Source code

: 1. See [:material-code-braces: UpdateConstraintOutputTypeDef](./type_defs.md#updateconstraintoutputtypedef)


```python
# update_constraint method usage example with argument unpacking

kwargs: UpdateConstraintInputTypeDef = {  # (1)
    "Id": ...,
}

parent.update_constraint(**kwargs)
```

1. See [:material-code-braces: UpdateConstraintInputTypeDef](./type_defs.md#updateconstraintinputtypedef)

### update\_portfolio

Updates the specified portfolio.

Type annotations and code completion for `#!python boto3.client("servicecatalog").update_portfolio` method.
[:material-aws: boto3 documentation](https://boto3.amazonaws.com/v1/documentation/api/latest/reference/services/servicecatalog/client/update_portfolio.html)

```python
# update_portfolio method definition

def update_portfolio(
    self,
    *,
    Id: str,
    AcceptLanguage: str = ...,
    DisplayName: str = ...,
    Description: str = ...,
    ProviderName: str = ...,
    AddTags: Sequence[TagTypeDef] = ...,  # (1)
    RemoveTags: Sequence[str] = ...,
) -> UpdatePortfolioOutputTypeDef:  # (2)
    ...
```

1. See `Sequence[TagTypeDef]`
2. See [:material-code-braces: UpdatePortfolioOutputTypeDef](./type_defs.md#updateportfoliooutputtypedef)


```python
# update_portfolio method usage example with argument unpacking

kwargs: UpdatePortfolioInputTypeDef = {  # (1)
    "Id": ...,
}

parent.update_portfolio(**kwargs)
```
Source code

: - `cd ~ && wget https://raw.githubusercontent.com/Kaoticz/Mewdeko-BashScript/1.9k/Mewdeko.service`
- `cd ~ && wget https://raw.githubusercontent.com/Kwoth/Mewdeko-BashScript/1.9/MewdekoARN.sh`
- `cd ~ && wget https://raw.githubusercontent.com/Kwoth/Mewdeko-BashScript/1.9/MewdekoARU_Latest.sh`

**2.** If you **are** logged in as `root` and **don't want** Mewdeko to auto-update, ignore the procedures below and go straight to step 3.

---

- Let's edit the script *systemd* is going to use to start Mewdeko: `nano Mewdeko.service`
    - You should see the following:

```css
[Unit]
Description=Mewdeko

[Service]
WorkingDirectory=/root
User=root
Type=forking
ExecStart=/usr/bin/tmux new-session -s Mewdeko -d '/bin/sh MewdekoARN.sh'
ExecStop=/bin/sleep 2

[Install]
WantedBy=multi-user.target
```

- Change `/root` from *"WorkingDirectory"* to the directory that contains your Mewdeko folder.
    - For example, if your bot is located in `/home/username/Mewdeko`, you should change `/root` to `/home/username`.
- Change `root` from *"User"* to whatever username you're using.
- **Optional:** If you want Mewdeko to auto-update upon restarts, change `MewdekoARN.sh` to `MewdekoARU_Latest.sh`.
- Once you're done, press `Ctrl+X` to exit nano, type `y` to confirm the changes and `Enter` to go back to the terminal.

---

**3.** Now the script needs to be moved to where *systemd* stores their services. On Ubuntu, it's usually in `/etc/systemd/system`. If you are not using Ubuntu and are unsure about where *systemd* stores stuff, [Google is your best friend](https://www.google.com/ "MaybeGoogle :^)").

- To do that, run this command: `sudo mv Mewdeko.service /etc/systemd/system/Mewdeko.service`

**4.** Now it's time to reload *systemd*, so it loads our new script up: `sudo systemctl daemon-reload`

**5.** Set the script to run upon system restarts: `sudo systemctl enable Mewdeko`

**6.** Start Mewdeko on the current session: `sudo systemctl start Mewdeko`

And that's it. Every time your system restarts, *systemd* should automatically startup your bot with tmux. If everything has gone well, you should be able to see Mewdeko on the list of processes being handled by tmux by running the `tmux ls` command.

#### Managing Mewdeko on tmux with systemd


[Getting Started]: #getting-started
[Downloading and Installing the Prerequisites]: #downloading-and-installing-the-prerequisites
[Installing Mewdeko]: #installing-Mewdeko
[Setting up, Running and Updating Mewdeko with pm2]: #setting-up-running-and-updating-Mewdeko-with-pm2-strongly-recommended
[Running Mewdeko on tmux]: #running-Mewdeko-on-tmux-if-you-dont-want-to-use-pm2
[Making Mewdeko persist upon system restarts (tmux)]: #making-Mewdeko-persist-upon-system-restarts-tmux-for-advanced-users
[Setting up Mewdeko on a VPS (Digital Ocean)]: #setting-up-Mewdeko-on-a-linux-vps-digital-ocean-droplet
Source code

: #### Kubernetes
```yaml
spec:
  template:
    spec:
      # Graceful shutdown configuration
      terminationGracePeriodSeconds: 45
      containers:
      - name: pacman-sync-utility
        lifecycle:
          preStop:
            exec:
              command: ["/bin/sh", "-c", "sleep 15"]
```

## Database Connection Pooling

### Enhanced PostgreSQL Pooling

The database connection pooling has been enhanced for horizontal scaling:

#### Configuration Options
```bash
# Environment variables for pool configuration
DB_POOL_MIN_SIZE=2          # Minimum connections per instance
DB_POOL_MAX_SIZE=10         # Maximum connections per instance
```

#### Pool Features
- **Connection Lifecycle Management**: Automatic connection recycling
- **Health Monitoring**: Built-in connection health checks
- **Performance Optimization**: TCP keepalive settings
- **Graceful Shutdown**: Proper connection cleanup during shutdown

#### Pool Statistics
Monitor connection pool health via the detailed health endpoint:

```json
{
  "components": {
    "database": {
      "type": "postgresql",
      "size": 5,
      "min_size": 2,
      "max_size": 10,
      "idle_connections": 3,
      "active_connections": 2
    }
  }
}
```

[WORK TASK]
Copy all lines from the listing that contain "unpacking".

[RESPONSE TO THE TASK]
# update_constraint method usage example with argument unpacking
# update_portfolio method usage example with argument unpacking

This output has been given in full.